## PASSAGE FOR REVIEW

May 16, 2004 Communion Dedication -
Baldwin Christian Church
John 6:3-7
And Jesus went up into a mountain, and there he sat with
his disciples. And the passover, a feast of the Jews, was nigh.
When Jesus then lifted up [his] eyes, and saw a great company
come unto him, he saith unto Philip, Whence shall we buy bread, that
these may eat? And this he
said to prove him: for he himself knew what he would do. Philip
answered him, Two hundred pennyworth of bread is not sufficient
for them, that every one of them may take a little.
We receive this communion because Jesus said, "do this in remembrance of
me," but remembrance is only half of
the equation.
It's very easy for me to go to church on Sunday and listen to the
pastor tell me about Jesus. It's easy to sit in my regular pew
and be reminded again about the significance and meaning of the
sacrifice Jesus made for me. It's easy for me to stand and sing
songs of praise and then patiently wait to be served the
sacraments. These things are easy because they're visible,
outward expressions. Everybody else is doing it, and it's easy to
go with the crowd. All these things are very easy for me to do,
and then after church I go on my way, ready to meet the world in
a new week.

## EXTRACTED ENTRIES
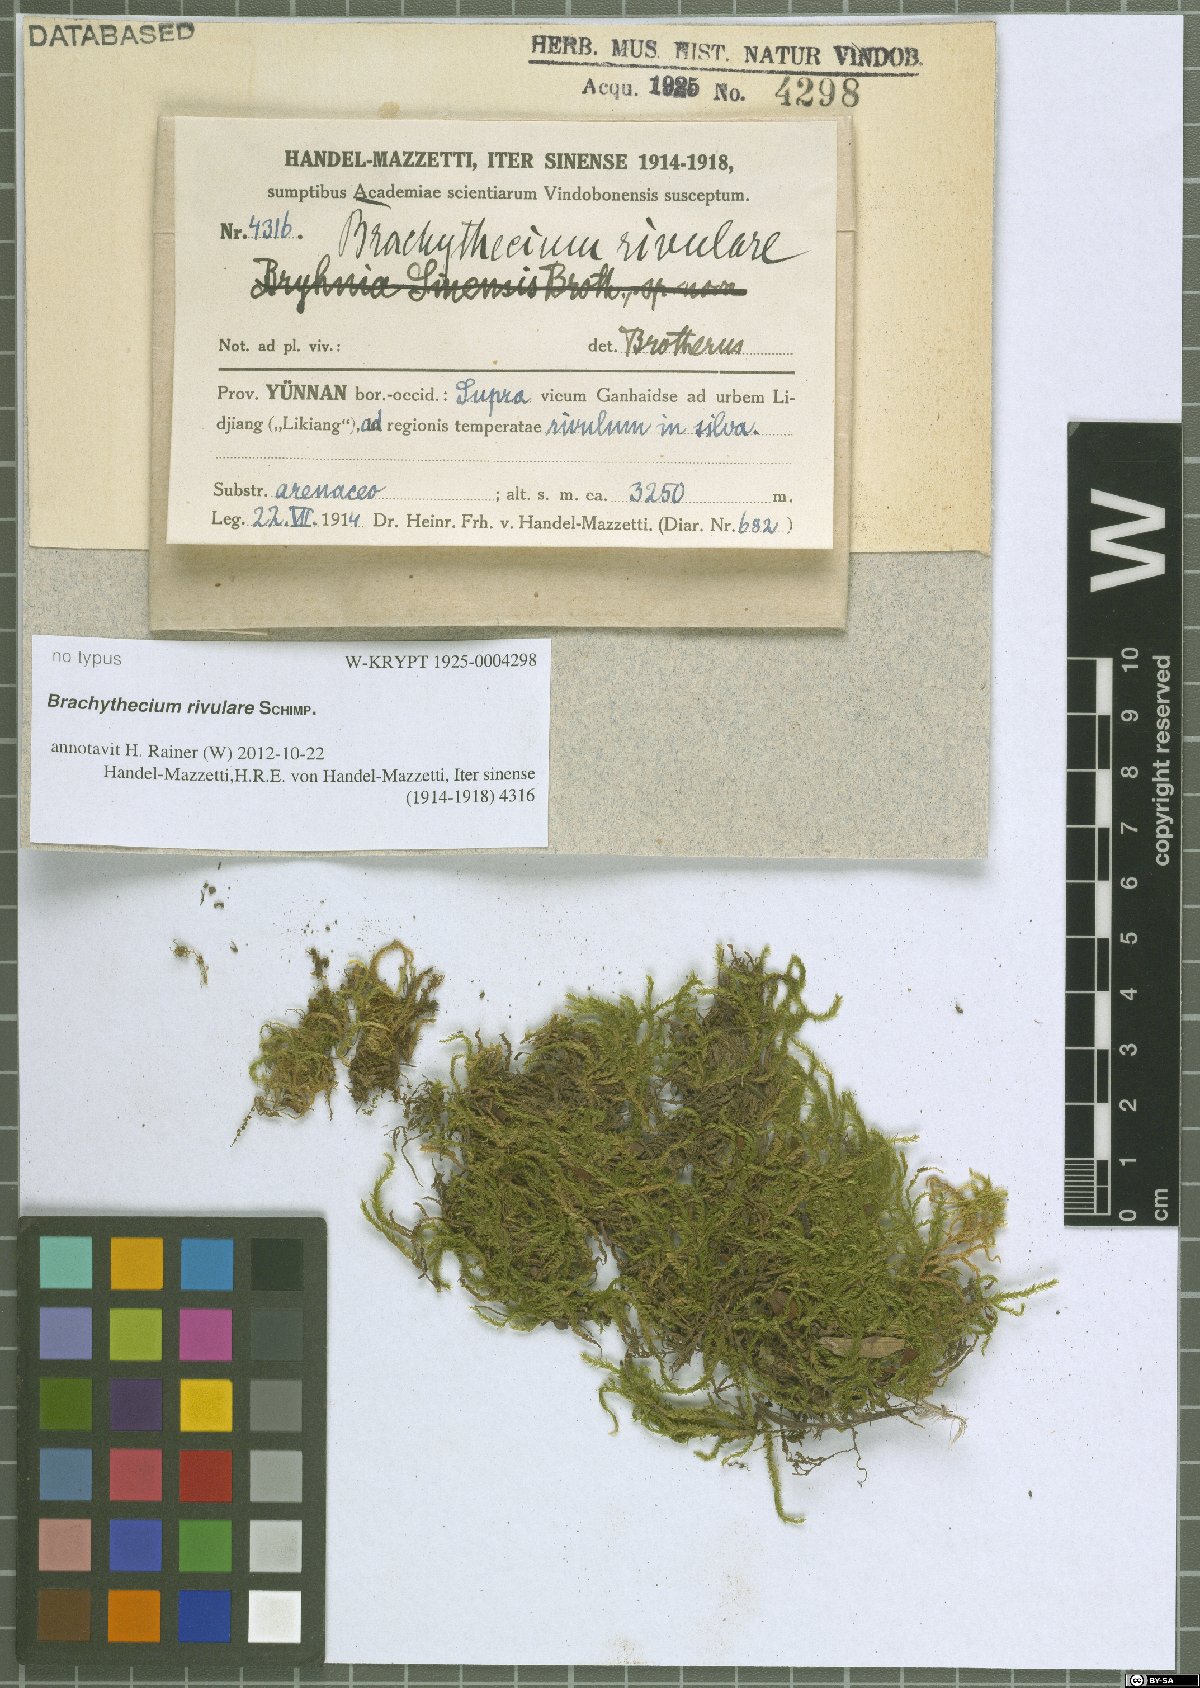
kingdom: Plantae
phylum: Bryophyta
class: Bryopsida
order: Hypnales
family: Brachytheciaceae
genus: Brachythecium
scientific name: Brachythecium rivulare
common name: River ragged moss
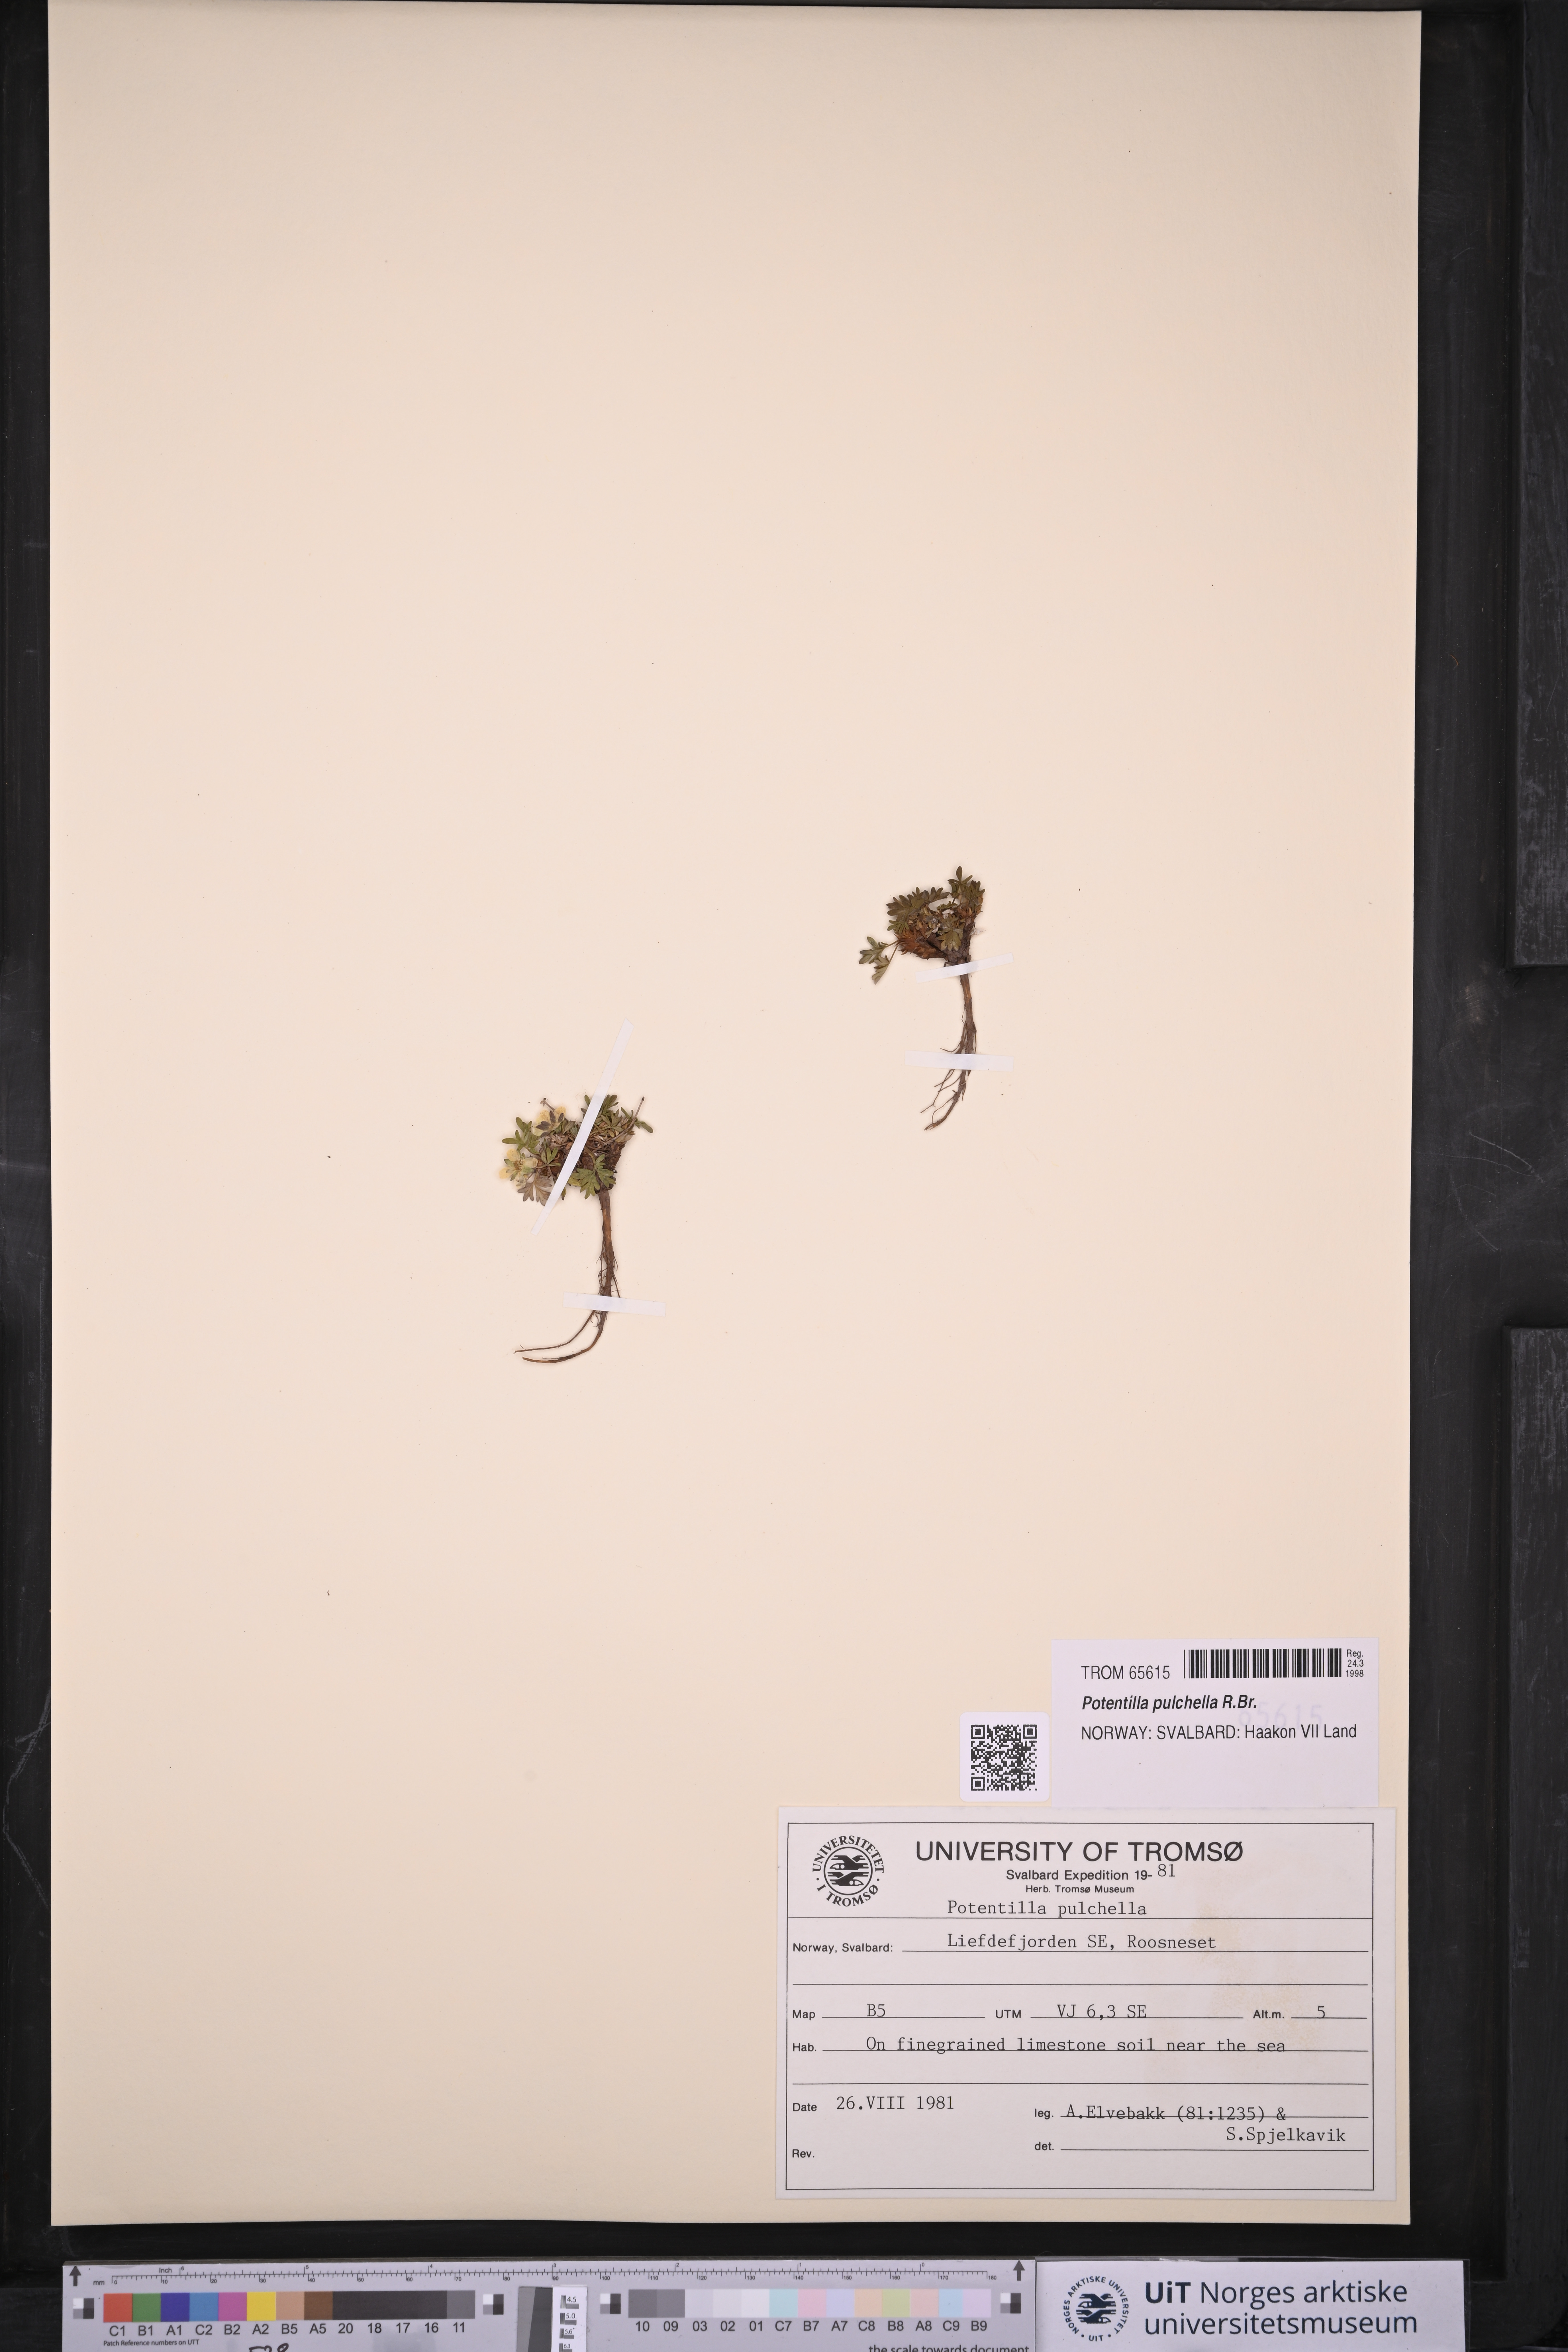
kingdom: Plantae
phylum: Tracheophyta
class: Magnoliopsida
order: Rosales
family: Rosaceae
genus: Potentilla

## QUESTIONS ON THE MATERIAL
[1] In the communion dedication, which disciple does Jesus ask where bread can be bought?
[2] Repeat the part of the communion dedication that opens with the words "It's very easy" and closes with "a new week.".

## ANSWERS BY ITEM
[1] Philip.

[2]
It's very easy for me to go to church on Sunday and listen to the
pastor tell me about Jesus. It's easy to sit in my regular pew
and be reminded again about the significance and meaning of the
sacrifice Jesus made for me. It's easy for me to stand and sing
songs of praise and then patiently wait to be served the
sacraments. These things are easy because they're visible,
outward expressions. Everybody else is doing it, and it's easy to
go with the crowd. All these things are very easy for me to do,
and then after church I go on my way, ready to meet the world in
a new week.